Publishers Weekly® Reviews

  • Reviewed in: Publishers Weekly, page .
  • Review Date: 2012-01-09
  • Reviewer: Staff

In a sad portrayal of Queen Victoria, Rappaport shows her plunged into deep mourning after the death of Prince Albert in 1861 at age 42. The queen avoided public appearances for 10 years, wearing black for the remainder of her life, and building enormously expensive memorials—and, says independent historian Rappaport, dangerously diminished the monarchy’s popularity and enabled republicanism in the process. Her orgy of grief—which Rappaport interprets as indulgent but also a sign of clinical depression—came to an end when her heir, the rakish Bertie, almost died of typhoid fever. In their 21-year marriage, Victoria was besotted with Albert, who eclipsed her relationship with her nine children, undermined her self-confidence, and made her totally dependent as he effectively ruled as king.
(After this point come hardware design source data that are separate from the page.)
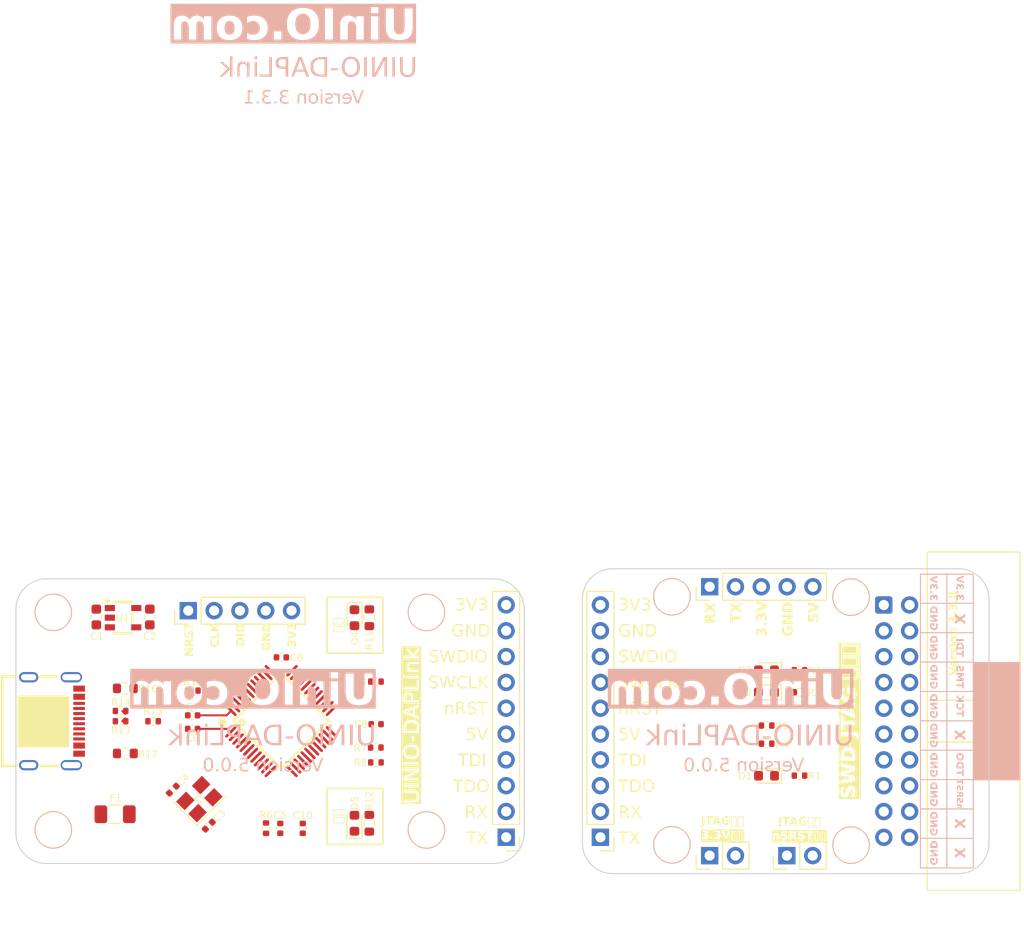
<source format=kicad_pcb>
(kicad_pcb
	(version 20240108)
	(generator "pcbnew")
	(generator_version "8.0")
	(general
		(thickness 1.6)
		(legacy_teardrops yes)
	)
	(paper "A4")
	(title_block
		(title "UINIO-DAPLink")
		(date "2024-01-11")
		(rev "Version 3.3.1")
		(company "UinIO.com 电子技术实验室")
	)
	(layers
		(0 "F.Cu" signal)
		(31 "B.Cu" signal)
		(32 "B.Adhes" user "B.Adhesive")
		(33 "F.Adhes" user "F.Adhesive")
		(34 "B.Paste" user)
		(35 "F.Paste" user)
		(36 "B.SilkS" user "B.Silkscreen")
		(37 "F.SilkS" user "F.Silkscreen")
		(38 "B.Mask" user)
		(39 "F.Mask" user)
		(40 "Dwgs.User" user "User.Drawings")
		(41 "Cmts.User" user "User.Comments")
		(42 "Eco1.User" user "User.Eco1")
		(43 "Eco2.User" user "User.Eco2")
		(44 "Edge.Cuts" user)
		(45 "Margin" user)
		(46 "B.CrtYd" user "B.Courtyard")
		(47 "F.CrtYd" user "F.Courtyard")
		(48 "B.Fab" user)
		(49 "F.Fab" user)
		(50 "User.1" user)
		(51 "User.2" user)
		(52 "User.3" user)
		(53 "User.4" user)
		(54 "User.5" user)
		(55 "User.6" user)
		(56 "User.7" user)
		(57 "User.8" user)
		(58 "User.9" user)
	)
	(setup
		(stackup
			(layer "F.SilkS"
				(type "Top Silk Screen")
			)
			(layer "F.Paste"
				(type "Top Solder Paste")
			)
			(layer "F.Mask"
				(type "Top Solder Mask")
				(thickness 0.01)
			)
			(layer "F.Cu"
				(type "copper")
				(thickness 0.035)
			)
			(layer "dielectric 1"
				(type "core")
				(thickness 1.51)
				(material "FR4")
				(epsilon_r 4.5)
				(loss_tangent 0.02)
			)
			(layer "B.Cu"
				(type "copper")
				(thickness 0.035)
			)
			(layer "B.Mask"
				(type "Bottom Solder Mask")
				(thickness 0.01)
			)
			(layer "B.Paste"
				(type "Bottom Solder Paste")
			)
			(layer "B.SilkS"
				(type "Bottom Silk Screen")
			)
			(copper_finish "None")
			(dielectric_constraints no)
		)
		(pad_to_mask_clearance 0)
		(allow_soldermask_bridges_in_footprints no)
		(aux_axis_origin 103.91 97.1)
		(grid_origin 103.91 97.1)
		(pcbplotparams
			(layerselection 0x00010fc_ffffffff)
			(plot_on_all_layers_selection 0x0000000_00000000)
			(disableapertmacros no)
			(usegerberextensions yes)
			(usegerberattributes yes)
			(usegerberadvancedattributes yes)
			(creategerberjobfile no)
			(dashed_line_dash_ratio 12.000000)
			(dashed_line_gap_ratio 3.000000)
			(svgprecision 6)
			(plotframeref no)
			(viasonmask no)
			(mode 1)
			(useauxorigin yes)
			(hpglpennumber 1)
			(hpglpenspeed 20)
			(hpglpendiameter 15.000000)
			(pdf_front_fp_property_popups yes)
			(pdf_back_fp_property_popups yes)
			(dxfpolygonmode yes)
			(dxfimperialunits yes)
			(dxfusepcbnewfont yes)
			(psnegative no)
			(psa4output no)
			(plotreference yes)
			(plotvalue yes)
			(plotfptext yes)
			(plotinvisibletext no)
			(sketchpadsonfab no)
			(subtractmaskfromsilk yes)
			(outputformat 1)
			(mirror no)
			(drillshape 0)
			(scaleselection 1)
			(outputdirectory "Gerbers")
		)
	)
	(net 0 "")
	(net 1 "GND")
	(net 2 "unconnected-(U1-NC-Pad4)")
	(net 3 "/VDD_3.3V")
	(net 4 "Net-(C3-Pad2)")
	(net 5 "Net-(C4-Pad2)")
	(net 6 "Net-(U2-NRST)")
	(net 7 "Net-(D1-K)")
	(net 8 "Net-(D2-K)")
	(net 9 "/_USART2_RX")
	(net 10 "/_USART2_TX")
	(net 11 "/_VDD_3.3V")
	(net 12 "/_JTAG_nRST_Output")
	(net 13 "/RTCK")
	(net 14 "/_VDD_5V")
	(net 15 "/_JTAG_TMS{slash}SWDIO")
	(net 16 "/_JTAG_TCK{slash}SWCLK")
	(net 17 "/Download_SWCLK")
	(net 18 "/Download_SWDIO")
	(net 19 "/USART2_TX")
	(net 20 "/USART2_RX")
	(net 21 "/nRST")
	(net 22 "/JTAG_TDO")
	(net 23 "/JTAG_TDI")
	(net 24 "/JTAG_TCK{slash}SWCLK")
	(net 25 "/JTAG_TMS{slash}SWDIO")
	(net 26 "/VDD_5V")
	(net 27 "/_JTAG_TDO")
	(net 28 "/_JTAG_TDI")
	(net 29 "Net-(D3-K)")
	(net 30 "Net-(D4-A)")
	(net 31 "Net-(D4-K)")
	(net 32 "Net-(D5-A)")
	(net 33 "/USB_Data_N")
	(net 34 "/USB_Data_P")
	(net 35 "Net-(D5-K)")
	(net 36 "unconnected-(J2-Pin_19-Pad19)")
	(net 37 "unconnected-(J2-Pin_17-Pad17)")
	(net 38 "Net-(U2-PB12)")
	(net 39 "Net-(U2-BOOT0)")
	(net 40 "Net-(USB1-CC1)")
	(net 41 "Net-(USB1-CC2)")
	(net 42 "unconnected-(U2-PB9-Pad46)")
	(net 43 "unconnected-(U2-PB8-Pad45)")
	(net 44 "unconnected-(U2-PB7-Pad43)")
	(net 45 "unconnected-(U2-PB5-Pad41)")
	(net 46 "unconnected-(U2-PB4-Pad40)")
	(net 47 "unconnected-(U2-PB3-Pad39)")
	(net 48 "unconnected-(U2-PA15-Pad38)")
	(net 49 "unconnected-(U2-PA10-Pad31)")
	(net 50 "unconnected-(U2-PA8-Pad29)")
	(net 51 "unconnected-(U2-PB15-Pad28)")
	(net 52 "unconnected-(U2-PB11-Pad22)")
	(net 53 "unconnected-(U2-PB10-Pad21)")
	(net 54 "unconnected-(U2-PB1-Pad19)")
	(net 55 "unconnected-(U2-PA6-Pad16)")
	(net 56 "unconnected-(U2-PA4-Pad14)")
	(net 57 "unconnected-(U2-PA1-Pad11)")
	(net 58 "unconnected-(U2-PA0-WKUP-Pad10)")
	(net 59 "Net-(U2-PD1-OSC_OUT)")
	(net 60 "Net-(U2-PD0-OSC_IN)")
	(net 61 "unconnected-(U2-PC15-OSC32_OUT-Pad4)")
	(net 62 "unconnected-(U2-PC14-OSC32_IN-Pad3)")
	(net 63 "/_JTAG_nRST")
	(net 64 "/JTAG_nRST")
	(net 65 "unconnected-(U2-PC13-TAMPER-RTC-Pad2)")
	(net 66 "/USB_+")
	(net 67 "/USB_-")
	(net 68 "unconnected-(USB1-SBU2-PadB8)")
	(net 69 "unconnected-(USB1-SBU1-PadA8)")
	(net 70 "/_VDD_3.3V_Output")
	(net 71 "Net-(J5-Pin_6)")
	(net 72 "Net-(J5-Pin_4)")
	(net 73 "Net-(U2-PB2)")
	(net 74 "/NRST")
	(footprint "Connector_PinHeader_2.54mm:PinHeader_1x05_P2.54mm_Vertical" (layer "F.Cu") (at 109.27 125.8 90))
	(footprint "Connector_PinHeader_2.54mm:PinHeader_1x10_P2.54mm_Vertical" (layer "F.Cu") (at 140.54 148.1 180))
	(footprint "LED_SMD:LED_0603_1608Metric" (layer "F.Cu") (at 166.155 142.046 180))
	(footprint "Capacitor_SMD:C_0402_1005Metric" (layer "F.Cu") (at 111.289845 146.95276 45))
	(footprint "Uinio:Hole-2mm" (layer "F.Cu") (at 95.99 125.97))
	(footprint "Resistor_SMD:R_0603_1608Metric" (layer "F.Cu") (at 127.08 126.4965 -90))
	(footprint "Uinio:Hole-2mm" (layer "F.Cu") (at 156.85 124.44))
	(footprint "Capacitor_SMD:C_0603_1608Metric" (layer "F.Cu") (at 105.485 126.425 -90))
	(footprint "Resistor_SMD:R_0402_1005Metric" (layer "F.Cu") (at 169.4 133.834))
	(footprint "LED_SMD:LED_0603_1608Metric" (layer "F.Cu") (at 166.145 131.666 180))
	(footprint "Capacitor_SMD:C_0402_1005Metric" (layer "F.Cu") (at 109.699411 137.430589 180))
	(footprint "Capacitor_SMD:C_0402_1005Metric" (layer "F.Cu") (at 118.32 147.221 90))
	(footprint "Capacitor_SMD:C_0402_1005Metric" (layer "F.Cu") (at 120.53 147.221 -90))
	(footprint "Resistor_SMD:R_0603_1608Metric" (layer "F.Cu") (at 103.08 133.45 180))
	(footprint "Connector_IDC:IDC-Header_2x10_P2.54mm_Horizontal" (layer "F.Cu") (at 177.6935 125.245))
	(footprint "Crystal:Crystal_SMD_3225-4Pin_3.2x2.5mm" (layer "F.Cu") (at 110.36 144.34 45))
	(footprint "Capacitor_SMD:C_0402_1005Metric" (layer "F.Cu") (at 109.699411 136.100589 180))
	(footprint "LED_SMD:LED_0603_1608Metric" (layer "F.Cu") (at 125.62 126.4965 -90))
	(footprint "Uinio:Hole-2mm" (layer "F.Cu") (at 174.47 148.875))
	(footprint "Uinio:Hole-2mm" (layer "F.Cu") (at 156.85 148.84))
	(footprint "Capacitor_SMD:C_0402_1005Metric" (layer "F.Cu") (at 127.75 136.971))
	(footprint "Uinio:Hole-2mm" (layer "F.Cu") (at 95.99 147.37))
	(footprint "Resistor_SMD:R_0402_1005Metric" (layer "F.Cu") (at 169.4 131.66))
	(footprint "Resistor_SMD:R_0603_1608Metric" (layer "F.Cu") (at 127.08 146.7165 90))
	(footprint "Uinio:Hole-2mm" (layer "F.Cu") (at 132.7 125.975))
	(footprint "Uinio:SOT-23-5_L3.0-W1.7-P0.95-LS2.8-BR" (layer "F.Cu") (at 102.855 126.494 180))
	(footprint "Connector_PinHeader_2.54mm:PinHeader_1x02_P2.54mm_Vertical"
		(layer "F.Cu")
		(uuid "938f90e3-193d-4ea0-a9ff-aa86ff1c15bf")
		(at 160.56 149.9 90)
		(descr "Through hole straight pin header, 1x02, 2.54mm pitch, single row")
		(tags "Through hole pin header THT 1x02 2.54mm single row")
		(property "Reference" "J4"
			(at 2.69 2.255 90)
			(layer "F.SilkS")
			(hide yes)
			(uuid "73272f98-1dbc-4871-904a-f94478464497")
			(effects
				(font
					(face "思源黑体")
					(size 0.7 0.7)
					(thickness 0.15)
				)
			)
			(render_cache "J4" 90
				(polygon
					(pts
						(xy 163.116442 147.512274) (xy 163.113871 147.475022) (xy 163.102903 147.431969) (xy 163.08413 147.396191)
						(xy 163.058443 147.367375) (xy 163.026732 147.345209) (xy 162.989885 147.32938) (xy 162.948793 147.319576)
						(xy 162.904345 147.315484) (xy 162.892813 147.315317) (xy 162.383322 147.315317) (xy 162.383322 147.405418)
						(xy 162.884093 147.405418) (xy 162.921937 147.407215) (xy 162.961068 147.414525) (xy 162.996663 147.430751)
						(xy 163.020634 147.455139) (xy 163.033802 147.487725) (xy 163.037112 147.521165) (xy 163.032535 147.557899)
						(xy 163.018198 147.590643) (xy 162.993186 147.619764) (xy 162.961825 147.642563) (xy 162.956585 147.645631)
						(xy 163.002747 147.710258) (xy 163.035082 147.688806) (xy 163.062147 147.66398) (xy 163.083856 147.635686)
						(xy 163.100123 147.603829) (xy 163.11086 147.568315) (xy 163.115984 147.529051)
					)
				)
				(polygon
					(pts
						(xy 162.914526 146.801723) (xy 163.1055 146.801723) (xy 163.1055 146.886011) (xy 162.914526 146.886011)
						(xy 162.914526 147.199741) (xy 162.855712 147.199741) (xy 162.405206 146.900715) (xy 162.405206 146.885156)
						(xy 162.501292 146.885156) (xy 162.507574 146.888482) (xy 162.538308 146.90577) (xy 162.568804 146.923997)
						(xy 162.600283 146.942944) (xy 162.84289 147.106562) (xy 162.84289 146.886011) (xy 162.636016 146.886011)
						(xy 162.60906 146.885635) (xy 162.573612 146.8845) (xy 162.537422 146.882967) (xy 162.501292 146.881224)
						(xy 162.501292 146.885156) (xy 162.405206 146.885156) (xy 162.405206 146.801723) (xy 162.84289 146.801723)
						(xy 162.84289 146.706664) (xy 162.914526 146.706664)
					)
				)
			)
		)
		(property "Value" "3.3V 跳线选择"
			(at 0 4.87 90)
			(layer "F.Fab")
			(uuid "a14d36a6-6837-4daa-85d2-2259819c0a51")
			(effects
				(font
					(size 1 1)
					(thickness 0.15)
				)
			)
		)
		(property "Footprint" "Connector_PinHeader_2.54mm:PinHeader_1x02_P2.54mm_Vertical"
			(at 0 0 90)
			(layer "F.Fab")
			(hide yes)
			(uuid "ffa64982-17c7-40ea-897a-d12e8a48855a")
			(effects
				(font
					(size 1.27 1.27)
					(thickness 0.15)
				)
			)
		)
		(property "Datasheet" ""
			(at 0 0 90)
			(layer "F.Fab")
			(hide yes)
			(uuid "970a8044-280a-4791-ace8-53470bca664f")
			(effects
				(font
					(size 1.27 1.27)
					(thickness 0.15)
				)
			)
		)
		(property "Description" ""
			(at 0 0 90)
			(layer "F.Fab")
			(hide yes)
... [770908 chars truncated]
</source>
Offering strong circumstantial evidence against the official report that Albert died of typhoid fever, Rappaport (The Last Days of the Romanovs) suggests that an overworked, depressed Albert—disliked by a nation he devotedly served and trying to keep Britain from entering the American Civil War on the side of the South—died of Crohn’s disease complicated by pneumonia. Rappaport offers an absorbing, perceptive, and detailed picture of a constitutional monarchy in crisis. 16 pages of b&w photos. Agent: Charlie Viney, the Vine Agency (U.K.) (Mar.)